Thursday, October 25, 2018

Tangled Voices in the Empty School

After suffering a nervous breakdown, a young woman is attacked by a man with a prosthetic arm at the beginning of the 1972's Hammer horror film Fear in the Night. The assailant isn't caught--and her friends seem to harbour doubts he even existed--but her new husband encourages her not to worry because they're moving to a remote country school house to live with Headmaster Peter Cushing and his game hunter wife Joan Collins. What follows is as about as juicy and delightful as you might imagine a psychological horror movie with that premise could be.

Written and directed by Jimmy Sangster, the plot is a little convoluted--Wikipedia quotes one critic as saying the film's little more than a retread of Taste of Fear, a Hammer film from eleven years earlier, also written by Jimmy Sangster. While Taste of Fear is a much better film, Fear in the Night has a plot that resembles Taste of Fear on only a few superficial points.

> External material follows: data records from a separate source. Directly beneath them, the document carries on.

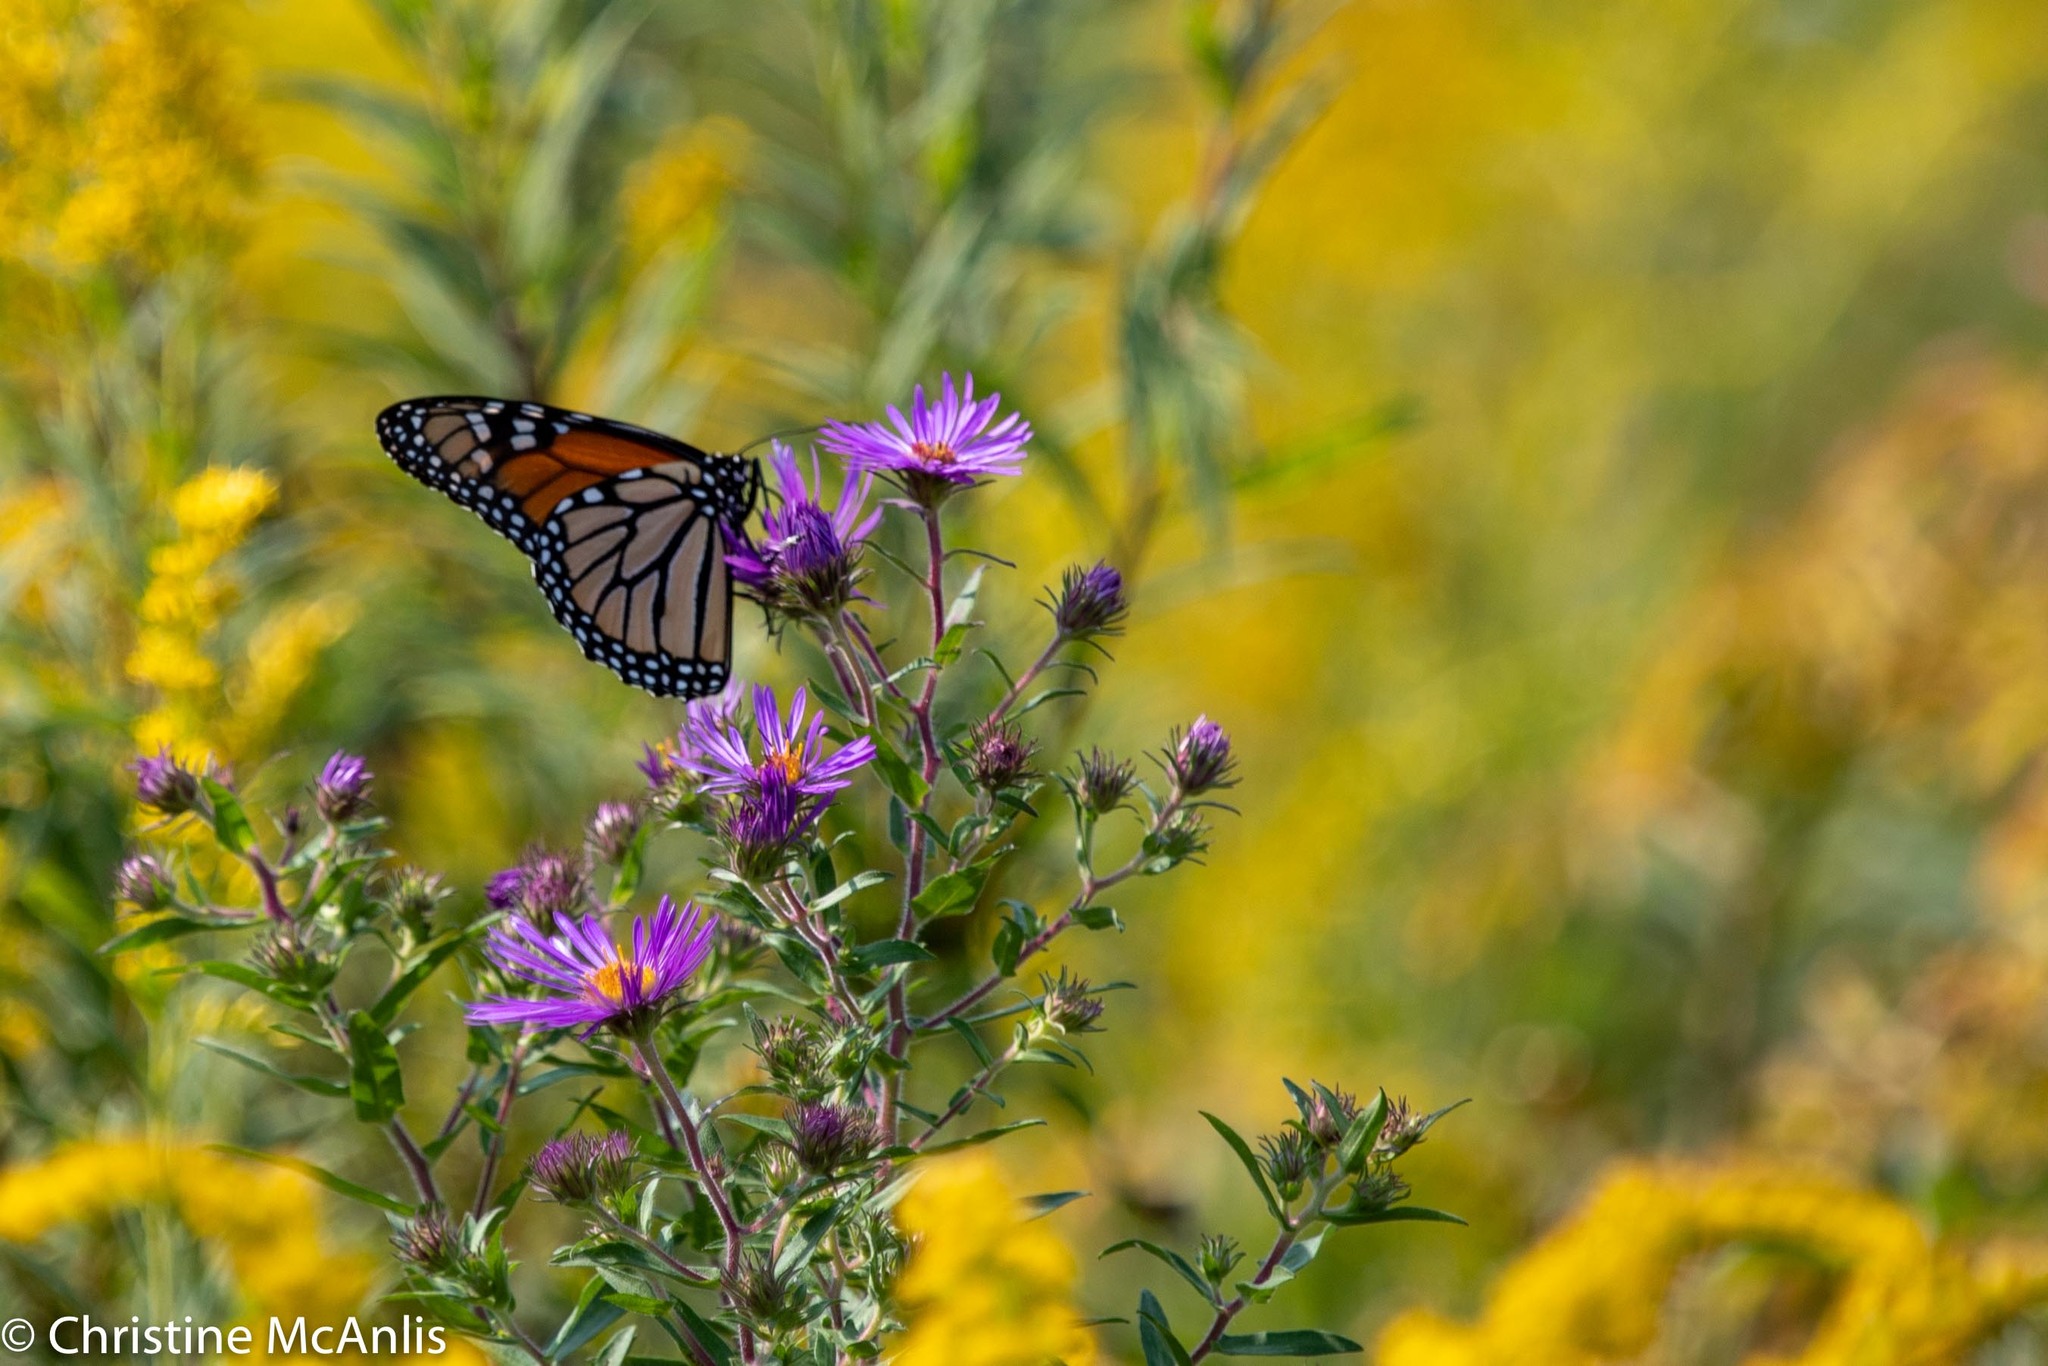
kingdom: Animalia
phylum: Arthropoda
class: Insecta
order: Lepidoptera
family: Nymphalidae
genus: Danaus
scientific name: Danaus plexippus
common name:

Judy Geeson plays the protagonist, Peggy Heller, with the right amount of vulnerability and perpetual nervousness. We're led to wonder along with her if the attacks she suffers from a mysterious one armed man are the products of her imagination but the film doesn't stick exclusively with her point of view. Point of view is complicated in a subtle, intriguing way in the film's best scene, when Peggy meets the headmaster, Michael (Cushing), in the deserted school where she inexplicably hears the voices of boys learning lessons.

Cushing takes full advantage of the fact that the audience is keenly watching him along with Peggy to determine what his character's role might be. He does so in a way that plays brilliantly off of what we do eventually learn about him in what turns out to be a highly improbable plot. But it works because he clearly accepts the reality of it and you can see in the way his eyes stay on her that he has an agenda of his own as well as a painful restraint he must exercise.

Somewhat less complicated but also very entertaining is Joan Collins' introduction, armed with a shotgun she's just used to murder a rabbit Peggy had been trying to make friends with. It's immediately clear there's nothing innocent about her on any level.

Peggy's husband is played well enough by Ralph Bates and the film features some lovely very autumnal location footage.

Twitter Sonnet #1168

Enormous plants would tilt to hear the song.
The radio produced sustaining cries.
The theremin persists the evening long.
As morning breaks the water sprinkler sighs.
The collared stars were fain to serve the beach.
Transitioned drapes admit the dawning fish.
The speckled life of whales revealed the breach.
A growing branch fulfilled the sapling wish.
A line of yarn connects the panelled wall.
Inside the paper, lives were kept to watch.
In time with shining steps it built the hall.
A hour's arm would stick upon the notch.
The misty clues dissolve in thinning fog.
Saluting chorus sang from near the log.